Despite the difficulties with Covid, the 1.3% underlying sales growth for the food and refreshments division was almost double the 0.7% consensus rate expected by market watchers, although the underlying profit margin for the sector dropped 50 basis points to 17%, in line with market forecasts.
But red markers dotted the results on a group level.
Turnover fell 2.4% to EUR50.7bn, following 2019's 2% gain, albeit a decline put down to foreign-exchange effects.
Underlying operating profit decreased 5.8% to EUR9.4bn but was up 0.7% when currency effects were discounted.
Net profit fared better, rising 0.8% to EUR6.1bn, but almost on a par with the EUR6bn recorded the prior year, when profits fell 38%.
Inflation on horizon
And inflation could be challenge for Unilever in light of the impact any increases in prices may have on consumers, many of whom have been furloughed or have lost their jobs in connection with the pandemic. Many economies around the world are in recession too.
CFO Pitkethly says: "We are seeing quite a bit of commodity inflation and a larger foreign-exchange impact as we go into 2021, particularly in Latin America, Turkey, India and South Africa. And we have some commodity inflation coming through in tea, in particular in India, palm oil, liquid oils and food ingredients.
"We do expect mid-to-high single-digit inflation in the first half, so we have to be at the top of our game in pricing going forward. We would expect our profit growth will grow faster than our top-line growth."
Winning back market share in the US is a key theme in Jope's plan, along with building its presence in India and China, where the company ranks first and fourth. In the US, Unilever languishes at seventh.

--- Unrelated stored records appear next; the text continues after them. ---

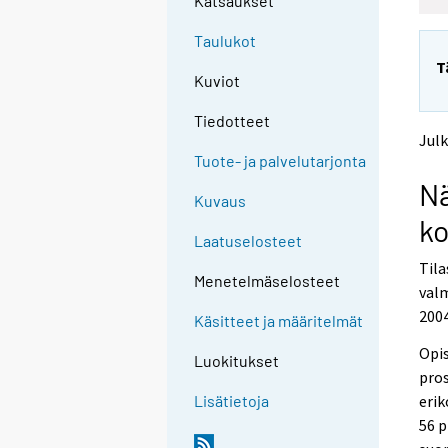
Katsaukset
e
e
n
n
Taulukot
p
p
T
a
a
Kuviot
l
l
v
v
Tiedotteet
e
e
Julk
l
l
Tuote- ja palvelutarjonta
u
u
Nä
u
u
Kuvaus
n
n
ko
.
.
Laatuselosteet
Til
Menetelmäselosteet
valm
2004
Käsitteet ja määritelmät
Opis
Luokitukset
pros
erik
Lisätietoja
56 p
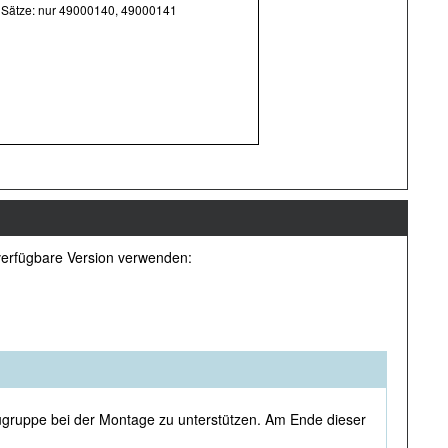
Sätze: nur 49000140, 49000141
e verfügbare Version verwenden:
augruppe bei der Montage zu unterstützen. Am Ende dieser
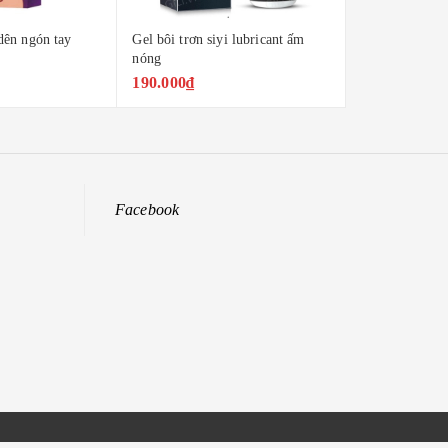
dên ngón tay
Gel bôi trơn siyi lubricant ấm
Gel bôi trơn si
nóng
lạnh
190.000₫
190.000₫
Facebook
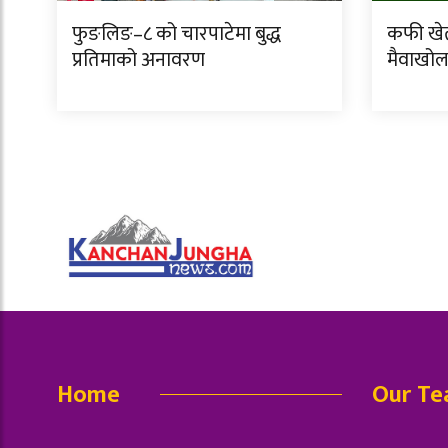
फुङलिङ–८ को चारपाटेमा बुद्ध
कफी खेत
प्रतिमाको अनावरण
मैवाखोल
Home
Our T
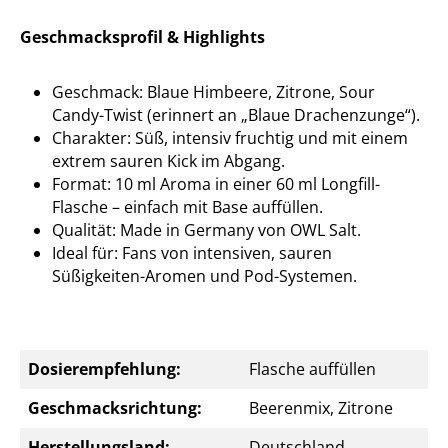
Geschmacksprofil & Highlights
Geschmack: Blaue Himbeere, Zitrone, Sour
Candy-Twist (erinnert an „Blaue Drachenzunge“).
Charakter: Süß, intensiv fruchtig und mit einem
extrem sauren Kick im Abgang.
Format: 10 ml Aroma in einer 60 ml Longfill-
Flasche – einfach mit Base auffüllen.
Qualität: Made in Germany von OWL Salt.
Ideal für: Fans von intensiven, sauren
Süßigkeiten-Aromen und Pod-Systemen.
Dosierempfehlung:
Flasche auffüllen
Geschmacksrichtung:
Beerenmix, Zitrone
Herstellungsland:
Deutschland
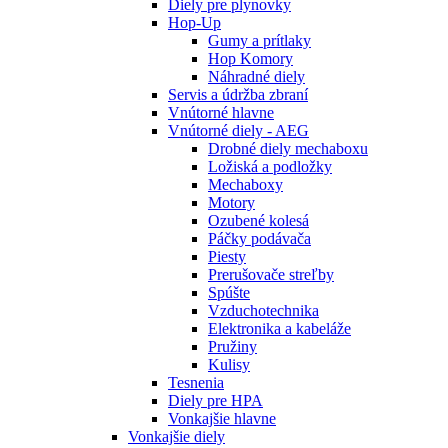
Diely pre plynovky
Hop-Up
Gumy a prítlaky
Hop Komory
Náhradné diely
Servis a údržba zbraní
Vnútorné hlavne
Vnútorné diely - AEG
Drobné diely mechaboxu
Ložiská a podložky
Mechaboxy
Motory
Ozubené kolesá
Páčky podávača
Piesty
Prerušovače streľby
Spúšte
Vzduchotechnika
Elektronika a kabeláže
Pružiny
Kulisy
Tesnenia
Diely pre HPA
Vonkajšie hlavne
Vonkajšie diely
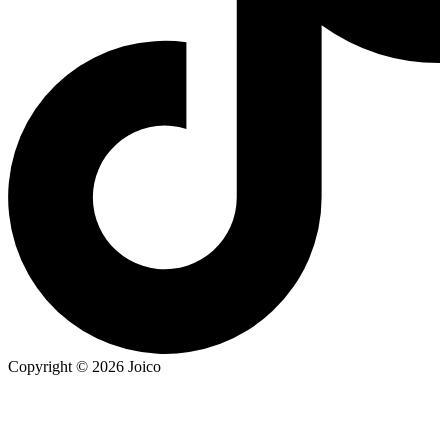
Copyright © 2026 Joico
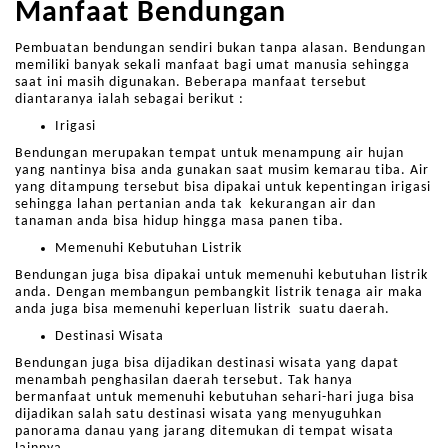
Manfaat Bendungan
Pembuatan bendungan sendiri bukan tanpa alasan. Bendungan
memiliki banyak sekali manfaat bagi umat manusia sehingga
saat ini masih digunakan. Beberapa manfaat tersebut
diantaranya ialah sebagai berikut :
Irigasi
Bendungan merupakan tempat untuk menampung air hujan
yang nantinya bisa anda gunakan saat musim kemarau tiba. Air
yang ditampung tersebut bisa dipakai untuk kepentingan irigasi
sehingga lahan pertanian anda tak kekurangan air dan
tanaman anda bisa hidup hingga masa panen tiba.
Memenuhi Kebutuhan Listrik
Bendungan juga bisa dipakai untuk memenuhi kebutuhan listrik
anda. Dengan membangun pembangkit listrik tenaga air maka
anda juga bisa memenuhi keperluan listrik suatu daerah.
Destinasi Wisata
Bendungan juga bisa dijadikan destinasi wisata yang dapat
menambah penghasilan daerah tersebut. Tak hanya
bermanfaat untuk memenuhi kebutuhan sehari-hari juga bisa
dijadikan salah satu destinasi wisata yang menyuguhkan
panorama danau yang jarang ditemukan di tempat wisata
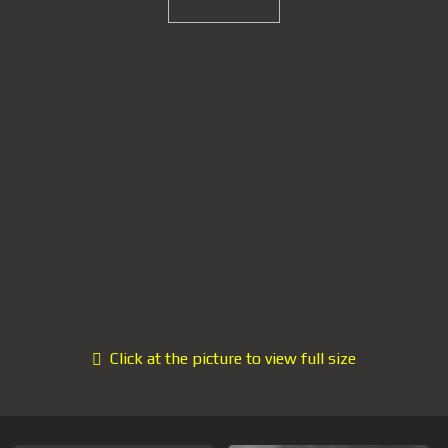
Click at the picture to view full size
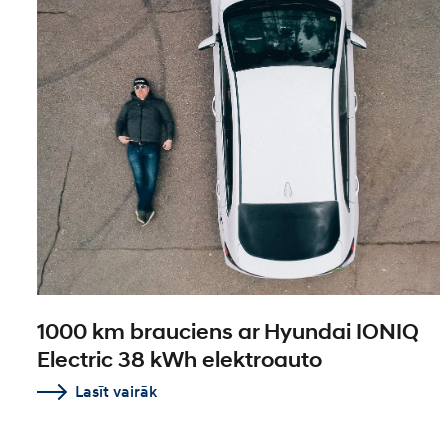
1000 km brauciens ar Hyundai IONIQ
Electric 38 kWh elektroauto
Lasīt vairāk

By the end of 2020, 65% of Unilever's group businesses had made inroads against the competition, up from 47% in December 2019. But the CEO noted it "is not yet above 50%" in the US, adding every ten percentage-point step up in competitiveness is worth about 100 basis points of growth.
Boosting competitiveness is one thing but, when you are faced with inflationary pressures, the ability to cut prices is limited, suggesting Unilever might have to turn to M&A to reach Jope's desired goals or come up with some strong on-trend innovations organically. Without some deal-making, the 3-5% sales target looks precarious.